Marathi cinema, fed by regional theatre and literature, has produced many gems in the past, but the entry of new producers like Zee, which made two of the biggest films of this year, Natasamrat and Sairat, has fired the market. “Everyone is getting on the Marathi bandwagon and that’s worrying, but in Marathi the script is the hero,” says Nikhil Sane of Zee films. “Three generations of directors, starting with Mahesh Manjrekar to Ravi Jadhav, and now Nagraj Manjule, have made sure people come looking for a story.” With that, distribution has become easier. “Take the example of my film Astu,” says Subhash. “We won awards for the film but because of challenges in distribution, it was not seen by many people. With producers like Zee that has changed.” Along with the so-called art films, many ‘formula’ films, such as Mumbai-Pune-Mumbai, Lai Bhaari, Duniyadari and Timepass, have also been hits.
(Top) Jitendra Joshi and Ashutosh Gowariker in Ventilator (below left) a still from Jaundya Na Balasaheb (below right) a still from Avinash Arun’s 2014 film Killa
But isn’t the number of hits still few for an industry producing over a 100 films each year? “Yes, the number of films and kinds of films are plenty but the success ratio is small, barely five or six films can be called hits,” says Mahesh Manjrekar, who recently made Natasamrat, Me Shivajiraje Bhosle Boltoy and Kakasparsh. “Currently everybody thinks they’ll make money. But producers are getting fooled by the government subsidy, satellite rights and a promise of huge returns,” he adds.
Girish Kulkarni, one half of the Umesh-Girish duo that gave films like Deool and Vihir, says the big positive from the increase in number of films is that it creates more employment. “Quantity has an adverse impact on quality. The eligibility criteria get lowered and it becomes easy to become writer or director.” He recently made Jaundya Na Balasaheb (Let it go Balsaheb), a political satire.
The crowding of films has an obvious impact on the business.

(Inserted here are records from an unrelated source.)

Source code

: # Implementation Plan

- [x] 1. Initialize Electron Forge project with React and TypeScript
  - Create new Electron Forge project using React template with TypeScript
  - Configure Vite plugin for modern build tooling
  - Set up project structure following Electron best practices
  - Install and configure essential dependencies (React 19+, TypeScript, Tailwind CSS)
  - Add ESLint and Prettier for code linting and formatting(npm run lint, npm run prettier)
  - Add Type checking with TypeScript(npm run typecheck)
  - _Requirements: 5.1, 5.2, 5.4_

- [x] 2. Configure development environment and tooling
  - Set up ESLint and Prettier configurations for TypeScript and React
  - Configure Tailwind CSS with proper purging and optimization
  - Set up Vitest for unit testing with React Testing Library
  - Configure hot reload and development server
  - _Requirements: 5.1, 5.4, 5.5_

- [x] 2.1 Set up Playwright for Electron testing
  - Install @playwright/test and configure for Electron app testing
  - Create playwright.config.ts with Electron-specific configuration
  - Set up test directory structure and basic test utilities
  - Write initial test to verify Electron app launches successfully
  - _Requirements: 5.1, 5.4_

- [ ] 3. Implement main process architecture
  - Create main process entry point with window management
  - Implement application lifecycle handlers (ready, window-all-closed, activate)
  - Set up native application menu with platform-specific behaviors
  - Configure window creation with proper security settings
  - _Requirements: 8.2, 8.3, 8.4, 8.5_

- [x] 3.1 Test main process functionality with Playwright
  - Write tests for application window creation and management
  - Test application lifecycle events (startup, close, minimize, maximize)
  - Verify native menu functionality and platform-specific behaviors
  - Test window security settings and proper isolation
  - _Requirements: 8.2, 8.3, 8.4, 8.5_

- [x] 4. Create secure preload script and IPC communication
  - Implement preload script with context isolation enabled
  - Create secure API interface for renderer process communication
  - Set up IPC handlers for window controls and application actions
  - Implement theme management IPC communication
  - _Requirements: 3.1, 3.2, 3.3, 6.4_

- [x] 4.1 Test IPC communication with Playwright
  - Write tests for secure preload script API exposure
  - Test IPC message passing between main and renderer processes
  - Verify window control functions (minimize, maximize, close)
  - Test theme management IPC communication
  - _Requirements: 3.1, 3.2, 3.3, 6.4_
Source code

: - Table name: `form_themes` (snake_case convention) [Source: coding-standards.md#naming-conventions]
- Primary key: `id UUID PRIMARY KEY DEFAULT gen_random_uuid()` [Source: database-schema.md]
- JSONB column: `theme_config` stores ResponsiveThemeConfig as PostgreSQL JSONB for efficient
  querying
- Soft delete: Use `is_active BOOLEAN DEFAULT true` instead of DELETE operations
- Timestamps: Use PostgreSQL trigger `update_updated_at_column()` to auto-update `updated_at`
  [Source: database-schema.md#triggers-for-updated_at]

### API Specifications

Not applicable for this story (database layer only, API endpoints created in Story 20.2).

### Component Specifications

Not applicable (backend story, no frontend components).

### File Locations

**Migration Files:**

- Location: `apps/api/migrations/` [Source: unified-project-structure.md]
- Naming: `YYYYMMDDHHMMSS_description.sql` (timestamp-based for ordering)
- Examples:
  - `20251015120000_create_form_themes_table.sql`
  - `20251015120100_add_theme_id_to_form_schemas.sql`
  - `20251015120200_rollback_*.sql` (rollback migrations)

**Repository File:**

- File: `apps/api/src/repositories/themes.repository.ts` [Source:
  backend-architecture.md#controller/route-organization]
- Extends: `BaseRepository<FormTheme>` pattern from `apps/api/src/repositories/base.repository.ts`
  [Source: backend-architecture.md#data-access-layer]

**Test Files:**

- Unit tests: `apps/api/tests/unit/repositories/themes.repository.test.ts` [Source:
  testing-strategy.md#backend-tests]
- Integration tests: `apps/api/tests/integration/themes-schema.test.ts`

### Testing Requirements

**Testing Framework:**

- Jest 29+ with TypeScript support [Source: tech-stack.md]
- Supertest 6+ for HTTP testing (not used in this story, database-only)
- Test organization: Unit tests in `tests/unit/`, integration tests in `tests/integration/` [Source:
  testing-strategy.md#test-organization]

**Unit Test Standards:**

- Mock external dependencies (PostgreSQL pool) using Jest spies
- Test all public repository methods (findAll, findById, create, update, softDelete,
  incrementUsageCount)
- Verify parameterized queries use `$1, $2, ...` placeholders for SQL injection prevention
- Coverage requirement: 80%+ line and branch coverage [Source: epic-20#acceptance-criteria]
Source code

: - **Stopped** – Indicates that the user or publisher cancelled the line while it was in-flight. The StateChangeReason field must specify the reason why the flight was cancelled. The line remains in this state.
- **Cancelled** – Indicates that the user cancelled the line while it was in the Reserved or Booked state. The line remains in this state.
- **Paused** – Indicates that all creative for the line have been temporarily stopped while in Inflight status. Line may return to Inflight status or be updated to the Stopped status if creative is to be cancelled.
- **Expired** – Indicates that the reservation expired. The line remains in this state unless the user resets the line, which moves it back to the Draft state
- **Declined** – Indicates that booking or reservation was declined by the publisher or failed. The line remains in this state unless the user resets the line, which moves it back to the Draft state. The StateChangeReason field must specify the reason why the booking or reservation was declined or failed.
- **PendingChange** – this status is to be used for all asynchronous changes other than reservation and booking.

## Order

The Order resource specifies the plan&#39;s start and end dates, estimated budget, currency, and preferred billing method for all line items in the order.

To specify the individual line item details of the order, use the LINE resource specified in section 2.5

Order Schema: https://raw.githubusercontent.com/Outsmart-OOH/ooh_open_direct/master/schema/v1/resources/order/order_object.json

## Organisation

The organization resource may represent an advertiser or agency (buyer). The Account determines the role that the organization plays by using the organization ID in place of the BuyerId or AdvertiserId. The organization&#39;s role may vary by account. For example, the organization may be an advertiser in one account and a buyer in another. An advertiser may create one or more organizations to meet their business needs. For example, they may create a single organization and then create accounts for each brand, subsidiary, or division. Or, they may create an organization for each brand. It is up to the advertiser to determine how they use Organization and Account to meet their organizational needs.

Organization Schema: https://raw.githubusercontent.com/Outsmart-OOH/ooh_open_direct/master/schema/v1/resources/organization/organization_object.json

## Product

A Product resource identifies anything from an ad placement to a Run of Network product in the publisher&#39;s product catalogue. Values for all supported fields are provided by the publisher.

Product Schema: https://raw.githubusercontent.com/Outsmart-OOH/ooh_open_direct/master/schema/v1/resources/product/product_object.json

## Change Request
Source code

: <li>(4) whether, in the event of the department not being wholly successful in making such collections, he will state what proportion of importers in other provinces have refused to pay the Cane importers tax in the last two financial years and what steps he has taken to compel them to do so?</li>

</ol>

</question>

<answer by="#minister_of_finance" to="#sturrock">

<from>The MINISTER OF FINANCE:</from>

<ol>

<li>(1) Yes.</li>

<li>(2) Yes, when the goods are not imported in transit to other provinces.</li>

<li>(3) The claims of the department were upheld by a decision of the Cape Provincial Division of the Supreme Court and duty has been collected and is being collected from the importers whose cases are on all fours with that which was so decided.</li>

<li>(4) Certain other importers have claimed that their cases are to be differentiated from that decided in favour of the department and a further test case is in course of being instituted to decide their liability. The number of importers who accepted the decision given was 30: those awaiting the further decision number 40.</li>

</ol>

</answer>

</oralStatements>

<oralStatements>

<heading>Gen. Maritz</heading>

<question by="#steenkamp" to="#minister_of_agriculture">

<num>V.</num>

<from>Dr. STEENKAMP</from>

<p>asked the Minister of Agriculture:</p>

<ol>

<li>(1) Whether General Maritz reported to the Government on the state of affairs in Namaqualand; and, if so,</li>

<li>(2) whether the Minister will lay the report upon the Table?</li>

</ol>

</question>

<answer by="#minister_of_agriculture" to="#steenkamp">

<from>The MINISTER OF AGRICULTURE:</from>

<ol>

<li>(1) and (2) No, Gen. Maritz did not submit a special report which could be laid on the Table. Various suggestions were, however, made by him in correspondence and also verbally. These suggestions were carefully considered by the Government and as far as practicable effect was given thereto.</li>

Though it’s easier now than before, a big Bollywood film can still push the Marathi film to some odd hour on the multiplex. Sachin Purohit, who produced Disco Sannya says splitting of screens means losses for everyone – quality or no quality. “The industry already has an overdose of creativity. But the business part of it is yet to be tackled,” says Nanubhai Jaisinghani, a veteran producer of Marathi films. He says there is no room for more than 40 Marathi films in a year. But going by the frenetic pace, nobody seems to be listening to his advice. Among the fans, the buzz about Ti Ani Itar and Zee’s upcoming romcom Ti sadhya kai karte” (What is she doing these days) has already gone Sairat.